The expected response is the full listing, retyped exactly, without its images.

-=-=-=-=-

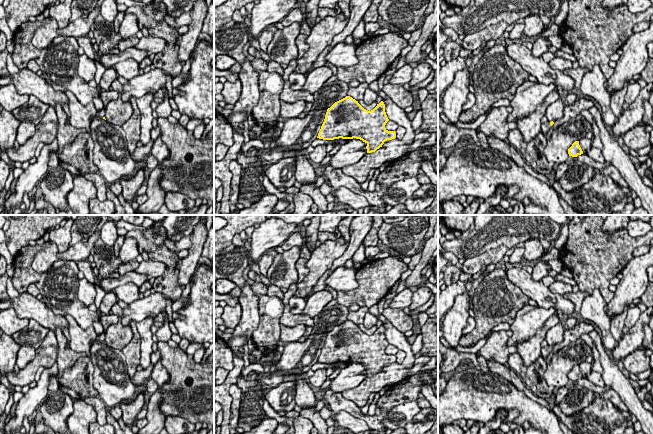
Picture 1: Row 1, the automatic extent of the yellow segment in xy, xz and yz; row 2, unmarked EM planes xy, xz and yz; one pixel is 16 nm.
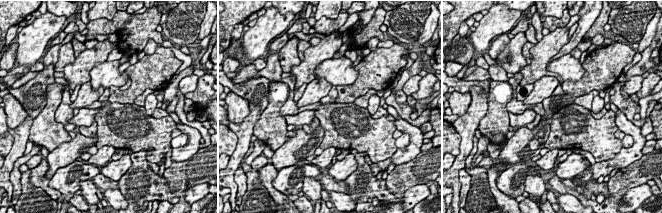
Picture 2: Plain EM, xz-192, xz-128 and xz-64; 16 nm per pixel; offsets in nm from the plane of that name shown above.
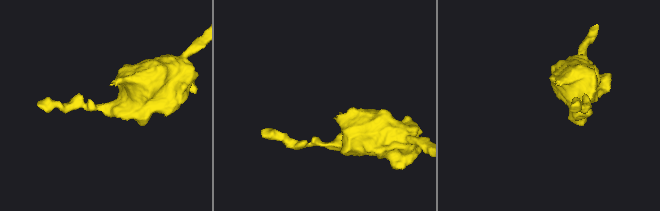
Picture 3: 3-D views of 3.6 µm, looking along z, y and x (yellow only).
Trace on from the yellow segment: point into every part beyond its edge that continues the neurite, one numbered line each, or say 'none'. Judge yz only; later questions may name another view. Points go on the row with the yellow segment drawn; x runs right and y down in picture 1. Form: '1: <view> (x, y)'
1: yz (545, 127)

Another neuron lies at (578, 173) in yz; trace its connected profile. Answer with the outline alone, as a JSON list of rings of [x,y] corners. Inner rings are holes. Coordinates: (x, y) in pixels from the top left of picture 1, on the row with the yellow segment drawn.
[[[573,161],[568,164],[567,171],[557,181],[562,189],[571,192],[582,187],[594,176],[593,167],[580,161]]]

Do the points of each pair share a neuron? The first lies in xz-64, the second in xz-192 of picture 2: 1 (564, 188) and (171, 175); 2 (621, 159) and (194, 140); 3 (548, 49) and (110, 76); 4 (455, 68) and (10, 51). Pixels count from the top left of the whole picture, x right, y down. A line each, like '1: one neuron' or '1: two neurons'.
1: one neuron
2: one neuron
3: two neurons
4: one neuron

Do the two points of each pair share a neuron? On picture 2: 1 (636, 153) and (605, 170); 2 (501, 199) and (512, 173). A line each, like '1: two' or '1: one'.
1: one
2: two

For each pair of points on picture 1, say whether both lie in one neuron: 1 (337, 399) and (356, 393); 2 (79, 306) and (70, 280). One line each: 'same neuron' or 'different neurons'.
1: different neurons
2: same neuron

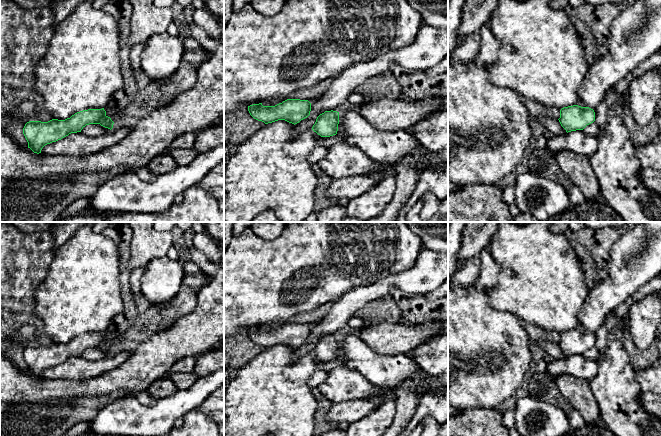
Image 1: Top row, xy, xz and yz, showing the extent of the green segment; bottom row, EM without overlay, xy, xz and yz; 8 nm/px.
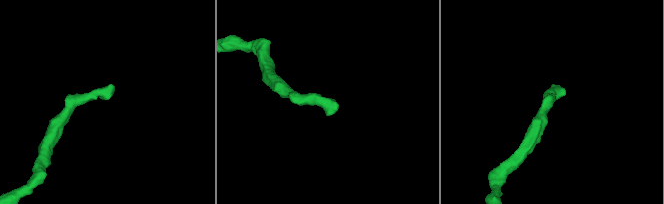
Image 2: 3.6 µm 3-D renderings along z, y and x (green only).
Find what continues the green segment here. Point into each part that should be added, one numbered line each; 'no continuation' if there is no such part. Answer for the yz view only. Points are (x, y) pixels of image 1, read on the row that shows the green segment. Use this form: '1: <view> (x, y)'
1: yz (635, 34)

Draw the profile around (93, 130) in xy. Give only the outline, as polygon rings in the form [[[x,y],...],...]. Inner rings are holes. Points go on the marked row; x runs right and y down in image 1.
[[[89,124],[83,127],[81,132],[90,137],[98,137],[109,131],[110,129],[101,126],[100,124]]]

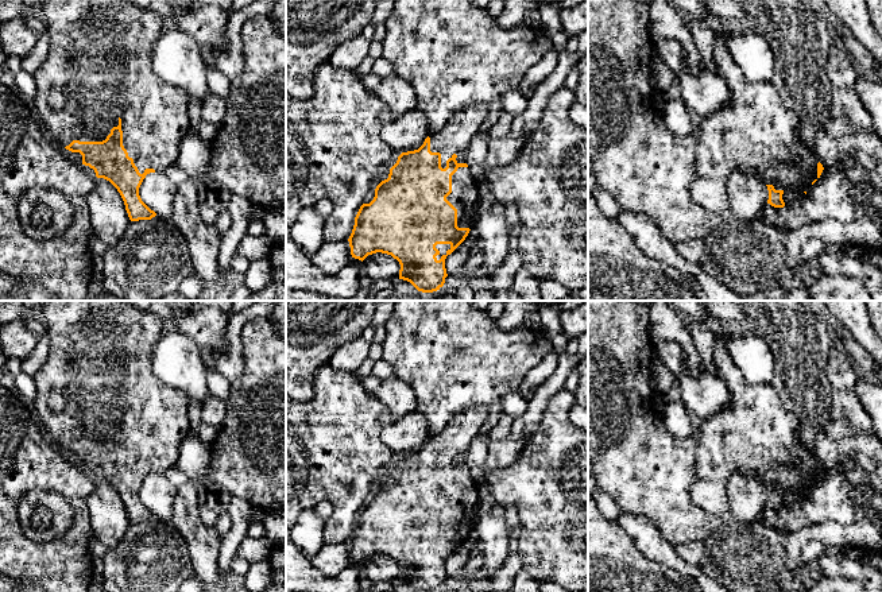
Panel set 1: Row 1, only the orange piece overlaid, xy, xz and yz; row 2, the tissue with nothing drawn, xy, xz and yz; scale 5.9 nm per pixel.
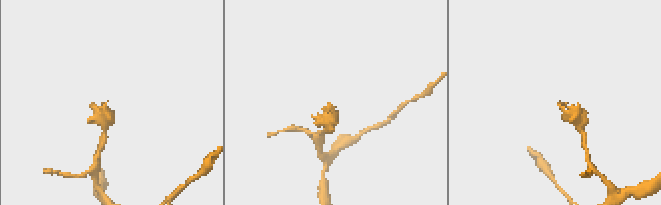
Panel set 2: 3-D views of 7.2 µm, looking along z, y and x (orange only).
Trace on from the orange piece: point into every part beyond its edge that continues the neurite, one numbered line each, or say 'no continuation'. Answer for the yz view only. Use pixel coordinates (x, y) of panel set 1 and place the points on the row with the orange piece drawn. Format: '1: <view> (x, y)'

-=-=-=-=-

RESPONSE BOX:
Picture 1: Row 1, the automatic extent of the yellow segment in xy, xz and yz; row 2, unmarked EM planes xy, xz and yz; one pixel is 16 nm.
Picture 2: Plain EM, xz-192, xz-128 and xz-64; 16 nm per pixel; offsets in nm from the plane of that name shown above.
Picture 3: 3-D views of 3.6 µm, looking along z, y and x (yellow only).
Trace on from the yellow segment: point into every part beyond its edge that continues the neurite, one numbered line each, or say 'none'. Judge yz only; later questions may name another view. Points go on the row with the yellow segment drawn; x runs right and y down in picture 1. Form: '1: <view> (x, y)'
1: yz (545, 127)

Another neuron lies at (578, 173) in yz; trace its connected profile. Answer with the outline alone, as a JSON list of rings of [x,y] corners. Inner rings are holes. Coordinates: (x, y) in pixels from the top left of picture 1, on the row with the yellow segment drawn.
[[[573,161],[568,164],[567,171],[557,181],[562,189],[571,192],[582,187],[594,176],[593,167],[580,161]]]

Do the points of each pair share a neuron? The first lies in xz-64, the second in xz-192 of picture 2: 1 (564, 188) and (171, 175); 2 (621, 159) and (194, 140); 3 (548, 49) and (110, 76); 4 (455, 68) and (10, 51). Pixels count from the top left of the whole picture, x right, y down. A line each, like '1: one neuron' or '1: two neurons'.
1: one neuron
2: one neuron
3: two neurons
4: one neuron

Do the two points of each pair share a neuron? On picture 2: 1 (636, 153) and (605, 170); 2 (501, 199) and (512, 173). A line each, like '1: two' or '1: one'.
1: one
2: two

For each pair of points on picture 1, say whether both lie in one neuron: 1 (337, 399) and (356, 393); 2 (79, 306) and (70, 280). One line each: 'same neuron' or 'different neurons'.
1: different neurons
2: same neuron

Image 1: Top row, xy, xz and yz, showing the extent of the green segment; bottom row, EM without overlay, xy, xz and yz; 8 nm/px.
Image 2: 3.6 µm 3-D renderings along z, y and x (green only).
Find what continues the green segment here. Point into each part that should be added, one numbered line each; 'no continuation' if there is no such part. Answer for the yz view only. Points are (x, y) pixels of image 1, read on the row that shows the green segment. Use this form: '1: <view> (x, y)'
1: yz (635, 34)

Draw the profile around (93, 130) in xy. Give only the outline, as polygon rings in the form [[[x,y],...],...]. Inner rings are holes. Points go on the marked row; x runs right and y down in image 1.
[[[89,124],[83,127],[81,132],[90,137],[98,137],[109,131],[110,129],[101,126],[100,124]]]

Panel set 1: Row 1, only the orange piece overlaid, xy, xz and yz; row 2, the tissue with nothing drawn, xy, xz and yz; scale 5.9 nm per pixel.
Panel set 2: 3-D views of 7.2 µm, looking along z, y and x (orange only).
Trace on from the orange piece: point into every part beyond its edge that continues the neurite, one numbered line each, or say 'no continuation'. Answer for the yz view only. Use pixel coordinates (x, y) of panel set 1 and place the points on the row with the orange piece drawn. Format: '1: <view> (x, y)'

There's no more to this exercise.